> [Activity] Reproduce each entry exactly as written.

### Dataset content

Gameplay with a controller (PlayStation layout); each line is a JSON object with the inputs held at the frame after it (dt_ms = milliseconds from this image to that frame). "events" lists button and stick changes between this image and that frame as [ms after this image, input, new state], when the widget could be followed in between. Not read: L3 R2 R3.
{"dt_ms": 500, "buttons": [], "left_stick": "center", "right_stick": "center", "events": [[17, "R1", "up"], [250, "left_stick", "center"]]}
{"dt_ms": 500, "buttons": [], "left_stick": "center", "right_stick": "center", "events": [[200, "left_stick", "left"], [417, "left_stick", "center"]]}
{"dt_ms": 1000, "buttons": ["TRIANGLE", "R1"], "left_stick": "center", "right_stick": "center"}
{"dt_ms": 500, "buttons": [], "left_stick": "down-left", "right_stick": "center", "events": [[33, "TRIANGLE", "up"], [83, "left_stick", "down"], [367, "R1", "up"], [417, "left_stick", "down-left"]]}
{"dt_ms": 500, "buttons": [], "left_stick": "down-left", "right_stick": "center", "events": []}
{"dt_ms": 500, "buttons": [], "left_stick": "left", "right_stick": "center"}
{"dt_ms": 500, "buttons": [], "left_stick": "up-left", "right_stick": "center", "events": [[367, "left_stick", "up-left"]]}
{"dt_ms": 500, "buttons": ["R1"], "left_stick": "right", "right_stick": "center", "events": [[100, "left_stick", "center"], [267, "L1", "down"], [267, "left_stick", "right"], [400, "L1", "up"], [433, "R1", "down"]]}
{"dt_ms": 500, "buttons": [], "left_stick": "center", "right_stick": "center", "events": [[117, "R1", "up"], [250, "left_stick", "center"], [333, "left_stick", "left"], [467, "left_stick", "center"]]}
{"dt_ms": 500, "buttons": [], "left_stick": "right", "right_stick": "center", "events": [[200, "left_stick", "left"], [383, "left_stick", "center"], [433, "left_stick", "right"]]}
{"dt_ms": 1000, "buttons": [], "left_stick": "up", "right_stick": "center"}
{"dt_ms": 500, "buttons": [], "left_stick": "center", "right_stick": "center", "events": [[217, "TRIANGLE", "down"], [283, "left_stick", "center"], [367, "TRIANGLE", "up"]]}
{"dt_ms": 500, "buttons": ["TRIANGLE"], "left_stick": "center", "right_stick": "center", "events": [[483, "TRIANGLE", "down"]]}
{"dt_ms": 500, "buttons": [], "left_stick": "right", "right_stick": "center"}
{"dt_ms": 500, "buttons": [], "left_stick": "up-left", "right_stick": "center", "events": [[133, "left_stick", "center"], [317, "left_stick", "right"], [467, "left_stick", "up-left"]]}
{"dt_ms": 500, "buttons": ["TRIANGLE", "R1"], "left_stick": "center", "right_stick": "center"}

######

> [Output of the task]
Gameplay with a controller (PlayStation layout); each line is a JSON object with the inputs held at the frame after it (dt_ms = milliseconds from this image to that frame). "events" lists button and stick changes between this image and that frame as [ms after this image, input, new state], when the widget could be followed in between. Not read: L3 R2 R3.
{"dt_ms": 500, "buttons": [], "left_stick": "center", "right_stick": "center", "events": [[17, "R1", "up"], [250, "left_stick", "center"]]}
{"dt_ms": 500, "buttons": [], "left_stick": "center", "right_stick": "center", "events": [[200, "left_stick", "left"], [417, "left_stick", "center"]]}
{"dt_ms": 1000, "buttons": ["TRIANGLE", "R1"], "left_stick": "center", "right_stick": "center"}
{"dt_ms": 500, "buttons": [], "left_stick": "down-left", "right_stick": "center", "events": [[33, "TRIANGLE", "up"], [83, "left_stick", "down"], [367, "R1", "up"], [417, "left_stick", "down-left"]]}
{"dt_ms": 500, "buttons": [], "left_stick": "down-left", "right_stick": "center", "events": []}
{"dt_ms": 500, "buttons": [], "left_stick": "left", "right_stick": "center"}
{"dt_ms": 500, "buttons": [], "left_stick": "up-left", "right_stick": "center", "events": [[367, "left_stick", "up-left"]]}
{"dt_ms": 500, "buttons": ["R1"], "left_stick": "right", "right_stick": "center", "events": [[100, "left_stick", "center"], [267, "L1", "down"], [267, "left_stick", "right"], [400, "L1", "up"], [433, "R1", "down"]]}
{"dt_ms": 500, "buttons": [], "left_stick": "center", "right_stick": "center", "events": [[117, "R1", "up"], [250, "left_stick", "center"], [333, "left_stick", "left"], [467, "left_stick", "center"]]}
{"dt_ms": 500, "buttons": [], "left_stick": "right", "right_stick": "center", "events": [[200, "left_stick", "left"], [383, "left_stick", "center"], [433, "left_stick", "right"]]}
{"dt_ms": 1000, "buttons": [], "left_stick": "up", "right_stick": "center"}
{"dt_ms": 500, "buttons": [], "left_stick": "center", "right_stick": "center", "events": [[217, "TRIANGLE", "down"], [283, "left_stick", "center"], [367, "TRIANGLE", "up"]]}
{"dt_ms": 500, "buttons": ["TRIANGLE"], "left_stick": "center", "right_stick": "center", "events": [[483, "TRIANGLE", "down"]]}
{"dt_ms": 500, "buttons": [], "left_stick": "right", "right_stick": "center"}
{"dt_ms": 500, "buttons": [], "left_stick": "up-left", "right_stick": "center", "events": [[133, "left_stick", "center"], [317, "left_stick", "right"], [467, "left_stick", "up-left"]]}
{"dt_ms": 500, "buttons": ["TRIANGLE", "R1"], "left_stick": "center", "right_stick": "center"}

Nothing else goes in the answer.